About Redundancies
Redundancies are excess constraints that do not apply any restrictions to a rigid body's motion. During the assembly process, if you use a constraint set that restricts the motion of rigid bodies in your assembly, and then add another constraint set that affects the same rigid bodies and limits the same degrees of freedom, the second joint is redundant.
If you do not take redundancies into account when performing a Dynamic analysis, you may not get accurate values for measure connection reactions or load reactions.
For example, if you model a door using two pin connections for the hinges, the second pin joint does not constrain the door's motion. The redundancies are ignored (one of the pin connections) by the system when it calculates the analysis. The outcome is incorrect reaction results, although the motion is correct. For complete and accurate reaction forces, it is critical that you eliminate redundancies from your mechanism.

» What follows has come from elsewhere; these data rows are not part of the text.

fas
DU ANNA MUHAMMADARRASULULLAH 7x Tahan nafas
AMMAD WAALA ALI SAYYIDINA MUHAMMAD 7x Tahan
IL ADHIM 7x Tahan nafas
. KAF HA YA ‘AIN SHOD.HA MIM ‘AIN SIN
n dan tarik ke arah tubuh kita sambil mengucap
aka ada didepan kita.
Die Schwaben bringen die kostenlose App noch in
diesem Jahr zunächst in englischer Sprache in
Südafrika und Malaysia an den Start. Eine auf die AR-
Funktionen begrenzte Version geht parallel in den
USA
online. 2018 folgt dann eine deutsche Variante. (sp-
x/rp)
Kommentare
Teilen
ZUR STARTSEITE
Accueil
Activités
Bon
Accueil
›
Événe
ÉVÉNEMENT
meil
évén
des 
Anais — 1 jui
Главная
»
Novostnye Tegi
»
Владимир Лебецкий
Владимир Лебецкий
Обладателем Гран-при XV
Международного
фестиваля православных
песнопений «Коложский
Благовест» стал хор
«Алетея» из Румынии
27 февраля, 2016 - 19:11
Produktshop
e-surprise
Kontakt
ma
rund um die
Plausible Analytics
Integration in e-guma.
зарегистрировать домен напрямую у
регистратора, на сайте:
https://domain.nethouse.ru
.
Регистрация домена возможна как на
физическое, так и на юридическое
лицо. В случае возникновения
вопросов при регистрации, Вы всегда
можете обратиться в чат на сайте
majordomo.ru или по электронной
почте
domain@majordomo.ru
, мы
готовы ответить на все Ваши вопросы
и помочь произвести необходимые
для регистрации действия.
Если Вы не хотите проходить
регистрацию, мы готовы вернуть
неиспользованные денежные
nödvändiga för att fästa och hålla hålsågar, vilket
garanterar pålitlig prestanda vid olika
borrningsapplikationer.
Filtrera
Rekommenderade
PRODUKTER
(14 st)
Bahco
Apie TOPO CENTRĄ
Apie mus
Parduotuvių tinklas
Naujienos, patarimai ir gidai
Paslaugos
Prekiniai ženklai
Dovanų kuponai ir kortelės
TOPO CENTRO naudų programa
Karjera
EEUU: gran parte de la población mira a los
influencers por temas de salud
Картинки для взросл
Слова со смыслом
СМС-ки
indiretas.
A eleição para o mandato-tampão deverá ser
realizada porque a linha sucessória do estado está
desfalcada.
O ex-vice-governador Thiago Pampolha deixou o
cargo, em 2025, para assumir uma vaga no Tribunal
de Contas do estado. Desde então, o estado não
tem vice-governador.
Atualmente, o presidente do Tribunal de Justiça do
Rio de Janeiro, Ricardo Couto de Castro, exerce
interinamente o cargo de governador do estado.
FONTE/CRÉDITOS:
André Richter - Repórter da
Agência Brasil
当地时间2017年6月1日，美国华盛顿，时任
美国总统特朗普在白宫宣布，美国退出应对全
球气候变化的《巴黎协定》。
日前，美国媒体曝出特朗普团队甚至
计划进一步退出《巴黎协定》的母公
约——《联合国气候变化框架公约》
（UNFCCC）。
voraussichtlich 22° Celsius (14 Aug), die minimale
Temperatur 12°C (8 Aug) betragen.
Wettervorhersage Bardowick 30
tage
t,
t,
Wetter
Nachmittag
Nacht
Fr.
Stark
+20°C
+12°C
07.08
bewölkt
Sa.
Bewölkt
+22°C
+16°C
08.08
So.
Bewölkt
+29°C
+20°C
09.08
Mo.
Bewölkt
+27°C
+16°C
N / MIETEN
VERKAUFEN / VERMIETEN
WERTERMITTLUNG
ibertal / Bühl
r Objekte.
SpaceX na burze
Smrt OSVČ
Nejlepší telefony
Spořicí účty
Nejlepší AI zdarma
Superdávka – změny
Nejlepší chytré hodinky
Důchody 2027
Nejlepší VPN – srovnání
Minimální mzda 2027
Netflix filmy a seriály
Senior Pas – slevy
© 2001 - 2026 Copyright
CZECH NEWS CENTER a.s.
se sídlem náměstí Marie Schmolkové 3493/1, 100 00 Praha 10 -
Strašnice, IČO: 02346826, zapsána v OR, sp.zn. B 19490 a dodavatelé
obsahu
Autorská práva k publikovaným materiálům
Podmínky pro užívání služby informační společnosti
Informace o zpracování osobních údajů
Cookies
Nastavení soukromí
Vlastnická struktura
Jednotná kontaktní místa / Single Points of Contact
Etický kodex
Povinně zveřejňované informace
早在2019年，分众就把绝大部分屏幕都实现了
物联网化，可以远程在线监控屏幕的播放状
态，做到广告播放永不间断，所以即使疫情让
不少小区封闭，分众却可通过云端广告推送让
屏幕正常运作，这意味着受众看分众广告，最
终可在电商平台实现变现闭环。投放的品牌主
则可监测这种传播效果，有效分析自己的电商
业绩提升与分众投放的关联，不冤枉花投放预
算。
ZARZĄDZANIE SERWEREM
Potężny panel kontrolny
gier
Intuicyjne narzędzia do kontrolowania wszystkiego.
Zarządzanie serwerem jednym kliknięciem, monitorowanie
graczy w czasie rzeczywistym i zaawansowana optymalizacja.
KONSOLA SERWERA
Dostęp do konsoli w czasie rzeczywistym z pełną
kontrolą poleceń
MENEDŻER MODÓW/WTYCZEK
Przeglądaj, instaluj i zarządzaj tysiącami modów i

Alternatively, for strictly kinematic problems where you are interested in displacement, velocity, and acceleration, redundancies in your model do not affect the design and performance of the mechanism.
You can control the redundancies in your model by your choice of constraint sets. They must be able to restrict the same DOF, but not duplicate each other. When you decide which constraint sets you want to use, you can use a simple formula to calculate the DOF and redundancies.
By default, the software calculates the DOF and redundancies for the model each time you analyze its motion. To check if your model has redundancies, first run a Dynamic, Static, or Force Balance analysis. Calculate the DOF in the Analysis Definition dialog box when you run a Force Balance analysis. Use the Measure Results dialog box to calculate the DOF and redundancies in your mechanism.